Give back only the lines in the records below from the one with "Using these components" to the one with "## Final Paper", both inclusive, word for word.

RECORDS FOR THIS TASK
=====

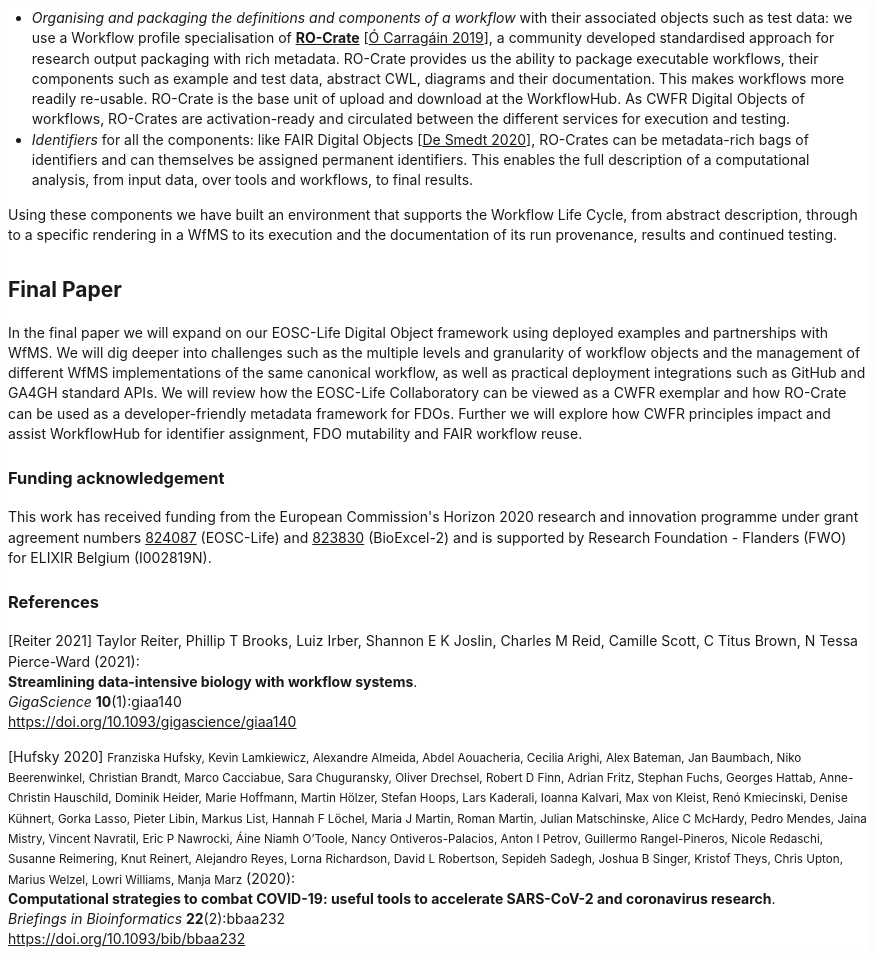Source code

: * _Organising and packaging the definitions and components of a workflow_ with their associated objects such as test data: we use a Workflow profile specialisation of [**RO-Crate**](https://w3id.org/ro/crate) [[Ó Carragáin 2019](https://doi.org/10.5281/zenodo.3250687)], a community developed standardised approach for research output packaging with rich metadata. RO-Crate provides us the ability to package executable workflows, their components such as example and test data, abstract CWL, diagrams and their documentation. This makes workflows more readily re-usable. RO-Crate is the base unit of upload and download at the WorkflowHub. As CWFR Digital Objects of workflows, RO-Crates are activation-ready and circulated between the different services for execution and testing.
* _Identifiers_ for all the components: like FAIR Digital Objects [[De Smedt 2020](https://doi.org/10.3390/publications8020021)], RO-Crates can be metadata-rich bags of identifiers and can themselves be assigned permanent identifiers. This enables the full description of a computational analysis, from input data, over tools and workflows, to final results.

Using these components we have built an environment that supports the Workflow Life Cycle, from abstract description, through to a specific rendering in a WfMS to its execution and the documentation of its run provenance, results and continued testing. 

## Final Paper

In the final paper we will expand on our EOSC-Life Digital Object framework using deployed examples and partnerships with WfMS. We will dig deeper into challenges such as the multiple levels and granularity of workflow objects and the management of different WfMS implementations of the same canonical workflow, as well as practical deployment integrations such as GitHub and GA4GH standard APIs. We will review how the EOSC-Life Collaboratory can be viewed as a CWFR exemplar and how RO-Crate can be used as a developer-friendly metadata framework for FDOs. Further we will explore how CWFR principles impact and assist WorkflowHub for identifier assignment, FDO mutability and FAIR workflow reuse.


### Funding acknowledgement

This work has received funding from the European Commission's Horizon 2020 research and innovation programme under grant agreement numbers [824087](https://cordis.europa.eu/project/id/824087) (EOSC-Life) and [823830](https://cordis.europa.eu/project/id/823830) (BioExcel-2) and is supported by Research Foundation - Flanders (FWO) for ELIXIR Belgium (I002819N).

<div class="references">

### References

[Reiter 2021] Taylor Reiter, Phillip T Brooks, Luiz Irber, Shannon E K Joslin, Charles M Reid, Camille Scott, C Titus Brown, N Tessa Pierce-Ward (2021):  
**Streamlining data-intensive biology with workflow systems**.  
_GigaScience_ **10**(1):giaa140  
<https://doi.org/10.1093/gigascience/giaa140>

[Hufsky 2020] <small>Franziska Hufsky, Kevin Lamkiewicz, Alexandre Almeida, Abdel Aouacheria, Cecilia Arighi, Alex Bateman, Jan Baumbach, Niko Beerenwinkel, Christian Brandt, Marco Cacciabue, Sara Chuguransky, Oliver Drechsel, Robert D Finn, Adrian Fritz, Stephan Fuchs, Georges Hattab, Anne-Christin Hauschild, Dominik Heider, Marie Hoffmann, Martin Hölzer, Stefan Hoops, Lars Kaderali, Ioanna Kalvari, Max von Kleist, Renó Kmiecinski, Denise Kühnert, Gorka Lasso, Pieter Libin, Markus List, Hannah F Löchel, Maria J Martin, Roman Martin, Julian Matschinske, Alice C McHardy, Pedro Mendes, Jaina Mistry, Vincent Navratil, Eric P Nawrocki, Áine Niamh O’Toole, Nancy Ontiveros-Palacios, Anton I Petrov, Guillermo Rangel-Pineros, Nicole Redaschi, Susanne Reimering, Knut Reinert, Alejandro Reyes, Lorna Richardson, David L Robertson, Sepideh Sadegh, Joshua B Singer, Kristof Theys, Chris Upton, Marius Welzel, Lowri Williams, Manja Marz</small> (2020):  
**Computational strategies to combat COVID-19: useful tools to accelerate SARS-CoV-2 and coronavirus research**.  
_Briefings in Bioinformatics_ **22**(2):bbaa232  
<https://doi.org/10.1093/bib/bbaa232>
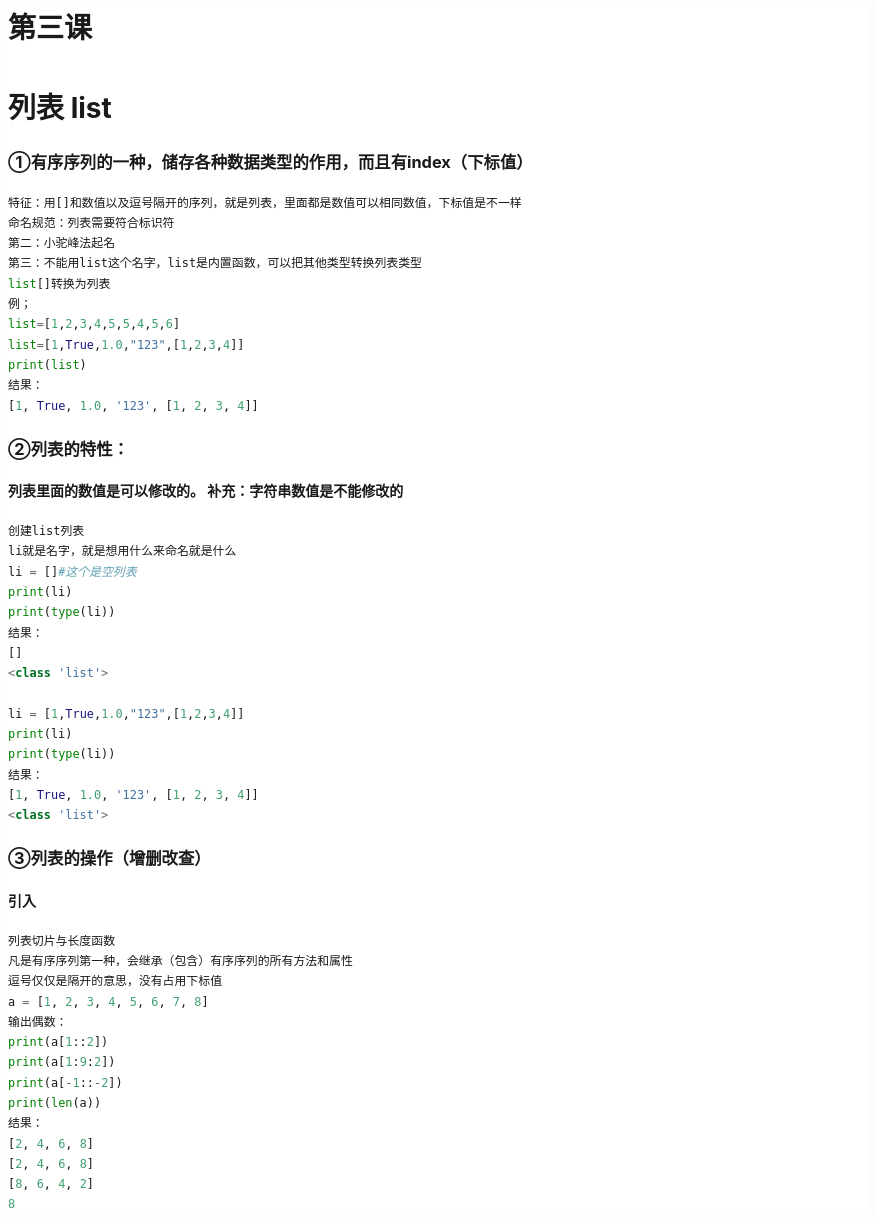 # 第三课

# 列表  list

### ①有序序列的一种，储存各种数据类型的作用，而且有index（下标值）

```python
特征：用[]和数值以及逗号隔开的序列，就是列表，里面都是数值可以相同数值，下标值是不一样
命名规范：列表需要符合标识符
第二：小驼峰法起名
第三：不能用list这个名字，list是内置函数，可以把其他类型转换列表类型
list[]转换为列表
例；
list=[1,2,3,4,5,5,4,5,6]
list=[1,True,1.0,"123",[1,2,3,4]]
print(list)
结果：
[1, True, 1.0, '123', [1, 2, 3, 4]]
```

### ②列表的特性：

#### 列表里面的数值是可以修改的。   补充：字符串数值是不能修改的

```python
创建list列表
li就是名字，就是想用什么来命名就是什么
li = []#这个是空列表
print(li)
print(type(li))
结果：
[]
<class 'list'>

li = [1,True,1.0,"123",[1,2,3,4]]
print(li)
print(type(li))
结果：
[1, True, 1.0, '123', [1, 2, 3, 4]]
<class 'list'>
```

### ③列表的操作（增删改查）

#### 引入

```python
列表切片与长度函数
凡是有序序列第一种，会继承（包含）有序序列的所有方法和属性
逗号仅仅是隔开的意思，没有占用下标值
a = [1, 2, 3, 4, 5, 6, 7, 8]
输出偶数：
print(a[1::2])
print(a[1:9:2])
print(a[-1::-2])
print(len(a))
结果：
[2, 4, 6, 8]
[2, 4, 6, 8]
[8, 6, 4, 2]
8
```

=====

WRITTEN ANSWER
Using these components we have built an environment that supports the Workflow Life Cycle, from abstract description, through to a specific rendering in a WfMS to its execution and the documentation of its run provenance, results and continued testing. 

## Final Paper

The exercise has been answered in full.